Se asiste ahora al fracaso estruendoso de la experiencia populista, Los “regalos” del atraso tarifario de la luz y el gas, y los lógicos cortes; los luctuosos accidentes ferroviarios por falta de renovación y mantenimiento del material rodante y vial; el déficit energético; la inflación desbocada; la corrupción generalizada; la falta de inversión productiva; la irreductibilidad de la pobreza estructural; la inseguridad que roba, mata y secuestra gente a diario; la influencia zaffaroniana, con su abolicionismo delictivo, que hace responsable del delito a la sociedad entera y aparta al Estado de la política criminal; el aumento del narcotráfico y el incremento del narcomenudeo; las rutas “asesinas” por falta de la inversión en su construcción y mantenimiento; el dólar futuro; el cepo cambiario; la manipulación de las estadísticas oficiales del INDEC; el magnicidio de Nisman; la posible traición a la patria por el pacto con Irán; la pueril llamada a la patria en la disputa judicial con los “fondos buitres”; el aislamiento internacional; los ataques y aprietes al poder judicial; la “escribanía” del legislativo; el déficit fiscal provocado por el asistencialismo y la falta de productividad con millones de subsidios y planes; el retraso de la educación; la desinversión en la salud pública; la politización de la protesta social; la expansión exasperante de la protesta piquetera extorsiva, impidiendo el traslado de los que trabajan en serio; en fin, la destrucción de la macroeconomía; son todos síntomas elocuentes de gruesos errores gubernamentales que se fueron acumulando a lo largo de años. La retórica, engordada por el abuso de las “cadenas nacionales”, sólo ha servido para ocultar los problemas de gestión o dejarlos crecer abandonados a su propia dinámica.

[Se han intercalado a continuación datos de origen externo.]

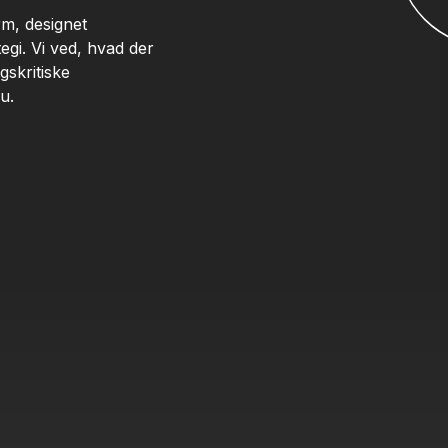
rm, designet
gi. Vi ved, hvad der
gskritiske
u.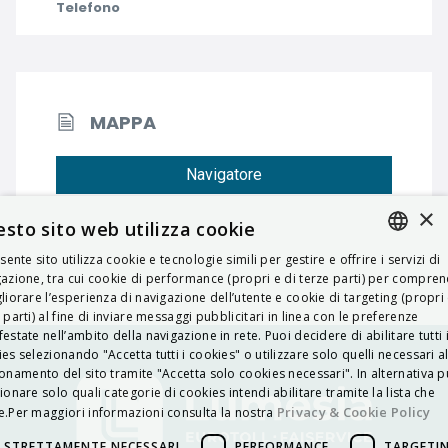
Telefono
MAPPA
Navigatore
×
sto sito web utilizza cookie
esente sito utilizza cookie e tecnologie simili per gestire e offrire i servizi di
ITALIAN
azione, tra cui cookie di performance (propri e di terze parti) per compre
liorare l’esperienza di navigazione dell’utente e cookie di targeting (propri 
ENGLISH
 parti) al fine di inviare messaggi pubblicitari in linea con le preferenze
estate nell’ambito della navigazione in rete. Puoi decidere di abilitare tutti 
FRENCH
es selezionando "Accetta tutti i cookies" o utilizzare solo quelli necessari a
onamento del sito tramite "Accetta solo cookies necessari". In alternativa p
HUNGARIAN
ionare solo quali categorie di cookies intendi abilitare tramite la lista che
DEUTSCH
Privacy & Cookie Policy
.Per maggiori informazioni consulta la nostra
POLSKI
STRETTAMENTE NECESSARI
PERFORMANCE
TARGETI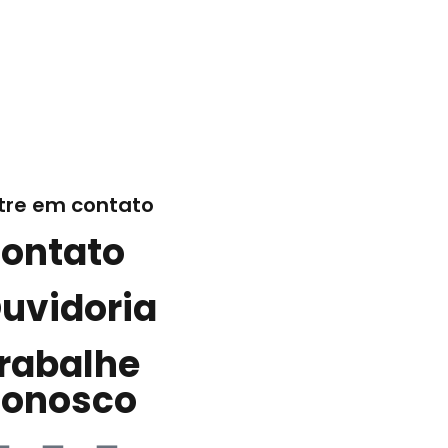
tre em contato
ontato
uvidoria
rabalhe
onosco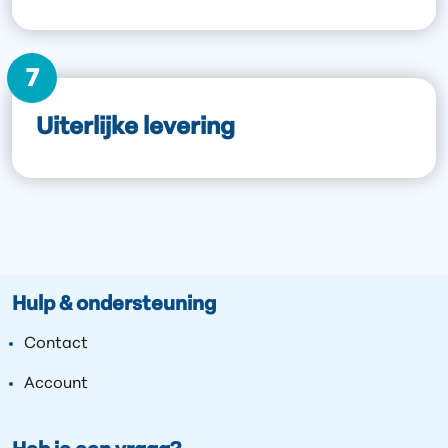
7
Uiterlijke levering
Hulp & ondersteuning
Contact
Account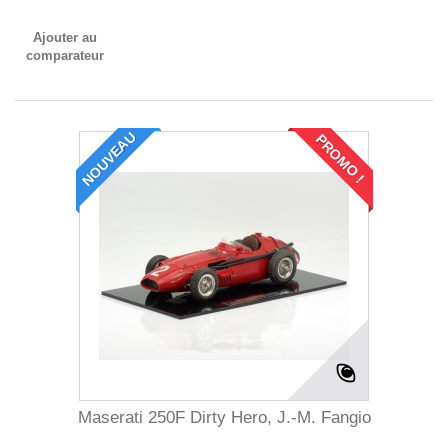
Ajouter au
comparateur
NOUVEAU
PROMO !
Maserati 250F Dirty Hero, J.-M. Fangio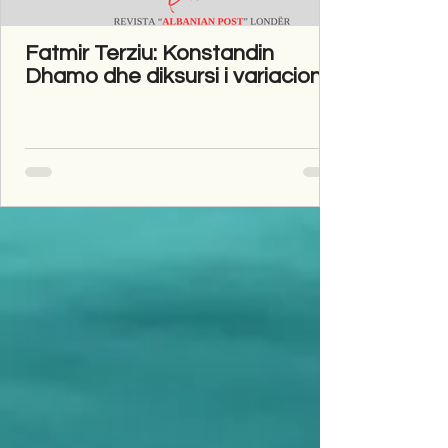
Fatmir Terziu: Konstandin
Dhamo dhe diksursi i variacionit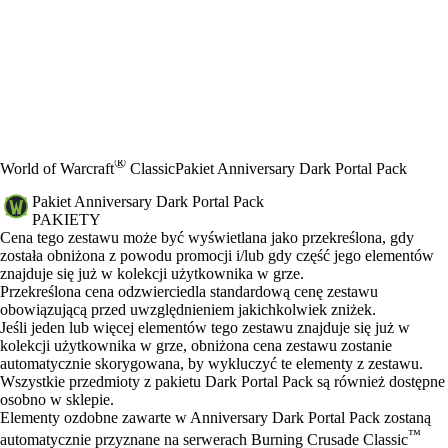
®
World of Warcraft
Classic
Pakiet Anniversary Dark Portal Pack
Pakiet Anniversary Dark Portal Pack
PAKIETY
Cena
Available actions
Cena tego zestawu może być wyświetlana jako przekreślona, gdy
została obniżona z powodu promocji i/lub gdy część jego elementów
znajduje się już w kolekcji użytkownika w grze.
Przekreślona cena odzwierciedla standardową cenę zestawu
obowiązującą przed uwzględnieniem jakichkolwiek zniżek.
Jeśli jeden lub więcej elementów tego zestawu znajduje się już w
kolekcji użytkownika w grze, obniżona cena zestawu zostanie
automatycznie skorygowana, by wykluczyć te elementy z zestawu.
Wszystkie przedmioty z pakietu Dark Portal Pack są również dostępne
osobno w sklepie.
Elementy ozdobne zawarte w Anniversary Dark Portal Pack zostaną
™
automatycznie przyznane na serwerach Burning Crusade Classic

Tenía razón Laría, ha imperado el autoengaño y las ensoñaciones mentirosas. Los costos mayores recaen sobre los sectores más humildes, los supuestos destinatarios de los beneficios de la “década ganada”. Tal vez el único saldo positivo que deje la experiencia populista sea un cierto aprendizaje colectivo. Es probable que la sociedad argentina, en lo sucesivo, preste mayor atención a las cuestiones pragmáticas de la gestión y rechace las sonoras convocatorias a librar batallas contra “los enemigos del pueblo”.
No es seguro que tal efecto se verifique, pero luego de tantas tribulaciones es plausible pensar que por fin se está mucho más cerca del acierto que del error. Así lo espero, alentado por lo que el doctor Arturo Frondizi nos enseñó en nuestra juventud: “Las sociedades no se suicidan”.